[Extracted page text data]
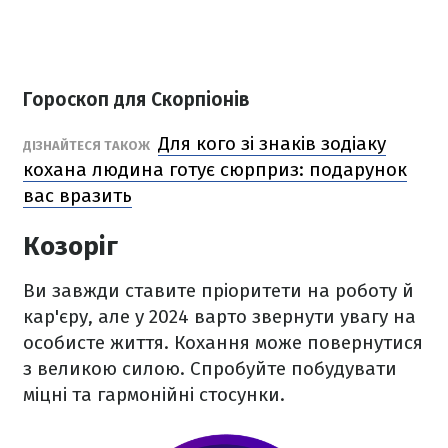
Гороскоп для Скорпіонів
Для кого зі знаків зодіаку
ДІЗНАЙТЕСЯ ТАКОЖ
кохана людина готує сюрприз: подарунок
вас вразить
Козоріг
Ви завжди ставите пріоритети на роботу й
кар'єру, але у 2024 варто звернути увагу на
особисте життя. Кохання може повернутися
з великою силою. Спробуйте побудувати
міцні та гармонійні стосунки.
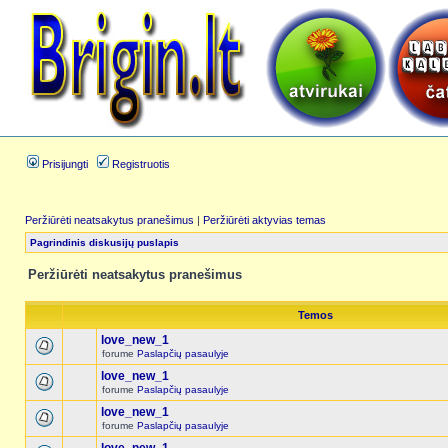
Prisijungti
Registruotis
Peržiūrėti neatsakytus pranešimus
|
Peržiūrėti aktyvias temas
Pagrindinis diskusijų puslapis
Peržiūrėti neatsakytus pranešimus
Temos
love_new_1
forume
Paslapčių pasaulyje
love_new_1
forume
Paslapčių pasaulyje
love_new_1
forume
Paslapčių pasaulyje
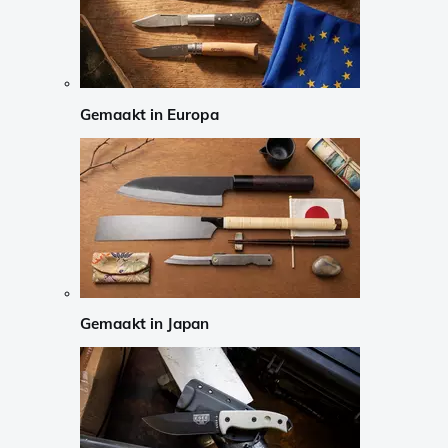
Gemaakt in Europa
Gemaakt in Japan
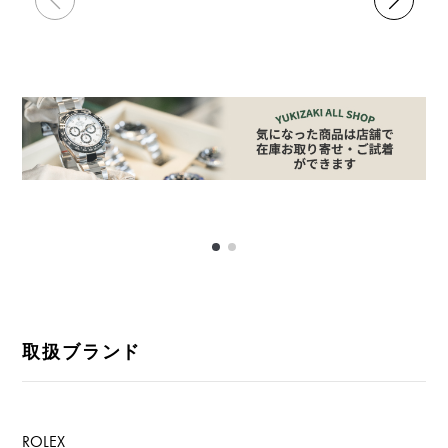
取扱ブランド
ROLEX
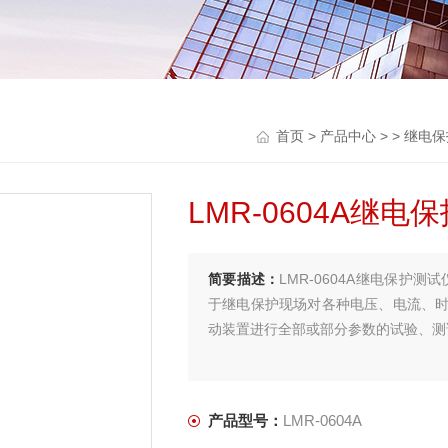
首页
>
产品中心
> >
继电保
LMR-0604A继电
简要描述：
LMR-0604A继电保护
于继电保护现场对各种电压、电流、
动装置进行全部或部分参数的试验、测
产品型号：
LMR-0604A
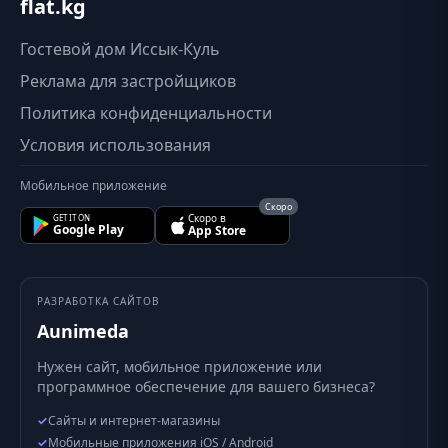
flat.kg
Гостевой дом Иссык-Куль
Реклама для застройщиков
Политика конфиденциальности
Условия использования
Мобильное приложение
Скоро
Скоро в
GET IT ON
Google Play
App Store
РАЗРАБОТКА САЙТОВ
Aunimeda
Нужен сайт, мобильное приложение или
программное обеспечение для вашего бизнеса?
✓
Сайты и интернет-магазины
✓
Мобильные приложения iOS / Android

Work item:
Write out the extracted page text from every item above again, line for line and unchanged. Leave the pictures out of your answer.

Task answer:
Гороскоп для Скорпіонів
Для кого зі знаків зодіаку
ДІЗНАЙТЕСЯ ТАКОЖ
кохана людина готує сюрприз: подарунок
вас вразить
Козоріг
Ви завжди ставите пріоритети на роботу й
кар'єру, але у 2024 варто звернути увагу на
особисте життя. Кохання може повернутися
з великою силою. Спробуйте побудувати
міцні та гармонійні стосунки.
Prisijungti
Registruotis
Peržiūrėti neatsakytus pranešimus
|
Peržiūrėti aktyvias temas
Pagrindinis diskusijų puslapis
Peržiūrėti neatsakytus pranešimus
Temos
love_new_1
forume
Paslapčių pasaulyje
love_new_1
forume
Paslapčių pasaulyje
love_new_1
forume
Paslapčių pasaulyje
Gemaakt in Europa
Gemaakt in Japan
取扱ブランド
ROLEX
首页
>
产品中心
> >
继电保
LMR-0604A继电
简要描述：
LMR-0604A继电保护
于继电保护现场对各种电压、电流、
动装置进行全部或部分参数的试验、测
产品型号：
LMR-0604A
flat.kg
Гостевой дом Иссык-Куль
Реклама для застройщиков
Политика конфиденциальности
Условия использования
Мобильное приложение
Скоро
Скоро в
GET IT ON
Google Play
App Store
РАЗРАБОТКА САЙТОВ
Aunimeda
Нужен сайт, мобильное приложение или
программное обеспечение для вашего бизнеса?
✓
Сайты и интернет-магазины
✓
Мобильные приложения iOS / Android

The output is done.